There's a point at which psychological terror becomes travesty and that's where we are. You get dumb shit like that all the time. Sometimes it is crudely written; other times it is slightly more eloquent, probably thanks to ChatGPT. Two neighbours argued over which classical painting had inspired the last image. One angled for Giotto, the other El Greco. Whatever gets you through the night, eh?
On the surface, you kinda understand why they send these messages: to propagate fear, uncertainty and doubt among civilians. But their absurdity often has the opposite effect. Always some doom and gloom defeatist bullshit that instantly falls apart because what the hell it just looks so phony it can't be anything else.

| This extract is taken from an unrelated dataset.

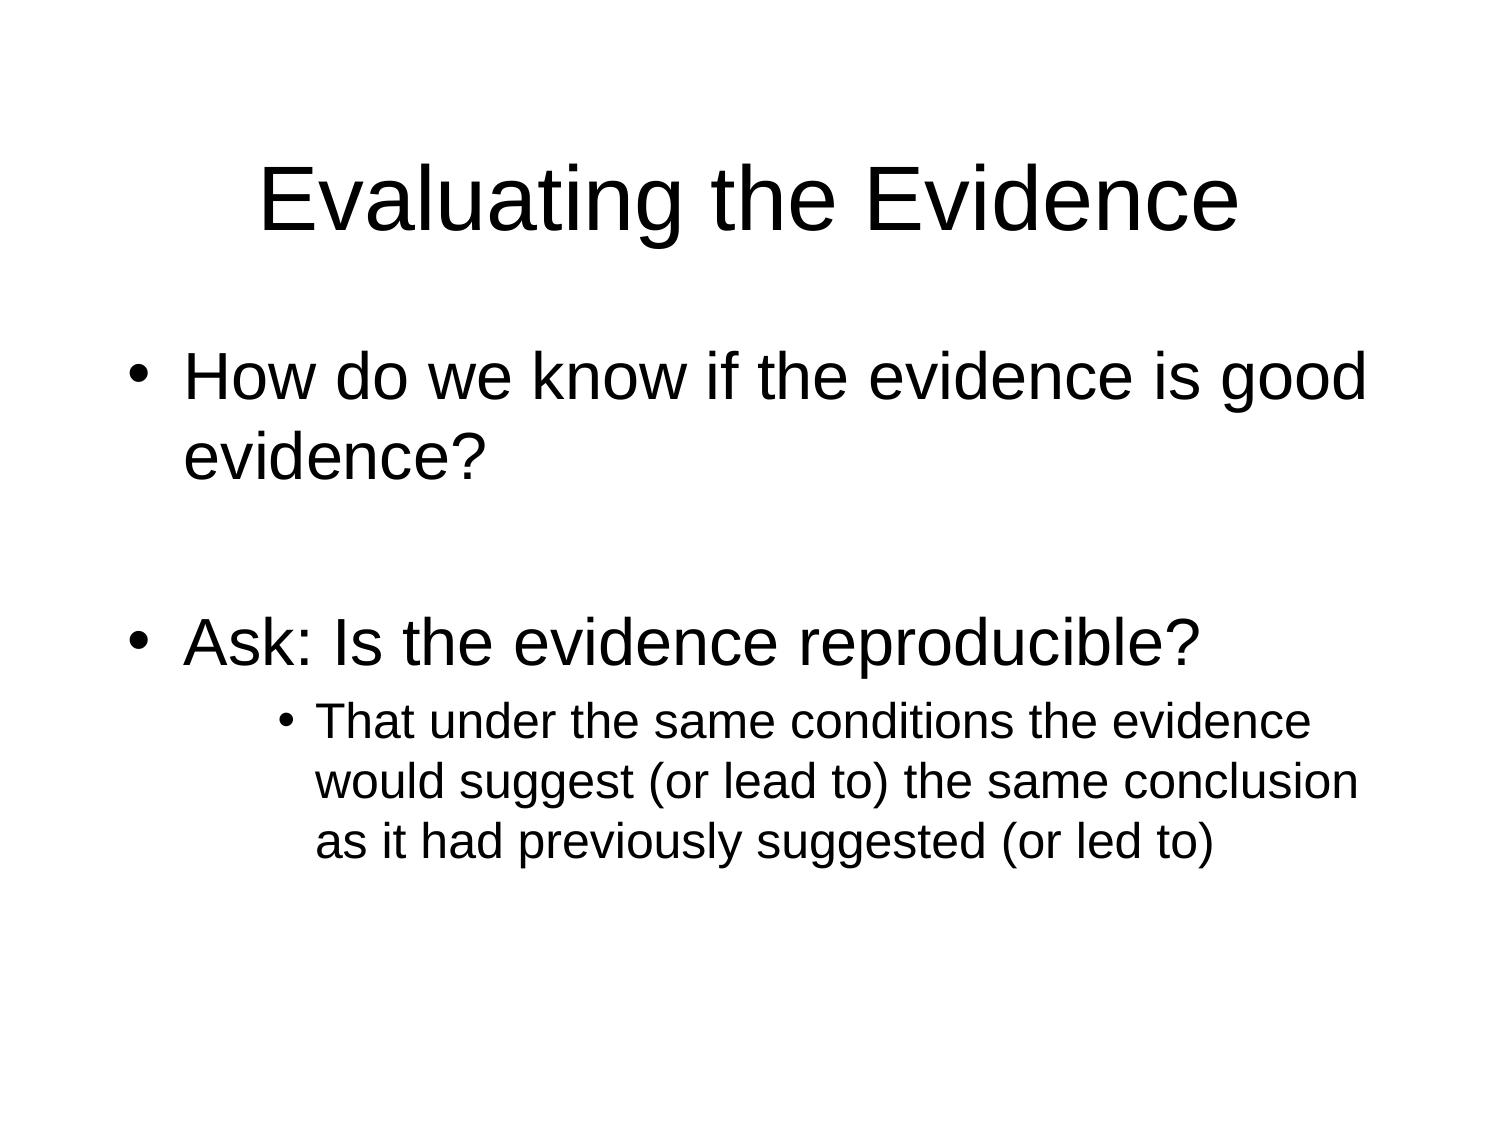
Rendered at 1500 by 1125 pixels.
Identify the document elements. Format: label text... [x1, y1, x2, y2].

title Evaluating the Evidence [112, 99, 1388, 288]
list How do we know if the evidence is good evidence? Ask: Is the evidence reproducible? That under the same conditions the evidence would suggest (or lead to) the same conclusion as it had previously suggested (or led to) [112, 324, 1388, 1000]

Sometimes your own eyes reveal the untruth because you're literally sitting in front of the supposedly destroyed house drinking coffee with women and children who are supposedly burning alive screaming.
And then you hear a distant boom, which means the stasis will last a little longer. But Russians don't give up and keep on spamming and these days people don't even laugh when they get one. Yes, Russian terror disinformation blindness is a thing.
The streets are full of all sorts of military people going about their business. Sometimes you stumble into someone who wants to talk and it is better to let them talk because these guys go through hell and listening is the least we can do.
In the most recent storytime session, the narrator described an episode of trench warfare during which he was isolated by machine gun fire waiting for a supply drop. And then an enemy soldier jumped into the trench and things got dark. But instead of shooting the narrator, the enemy threw a grenade at him to create a more grotesque death scene. For whatever reason (probably arrogant inattentiveness) the grenade was not activated. Instead of dying, the narrator picked up the grenade, activated it, and threw it back at his assailant, who got his legs blown off in the subsequent blast. And the enemy screamed, "You bastard, you killed me, why?! I didn't do anything! I'm just following orders!"
Yeah, no shit, bub, the arrogance and cruelty of regular Russian soldiers is mind boggling for those who haven't experienced it firsthand and it often seems made up but somehow it is not and I don't know what's worse. The guy who told me that story was stressed out and he kept talking about it in a way people talk about routine things they went through that day. I happened to be sitting nearby.
One evening I was unlucky enough to catch a glimpse of some kind of support group hanging out in the coffee shop on the road home. These were displaced persons from the occupied territories. They were talking through their experience of sexual violence. That’s not something a hug can fix.
Right now, as I write these final words, it’s a little over midnight, and we got yet another rocket strike alarm. The monitor message says twenty drones are coming our way. I guess we'll be watching Monday Night Raw tonight.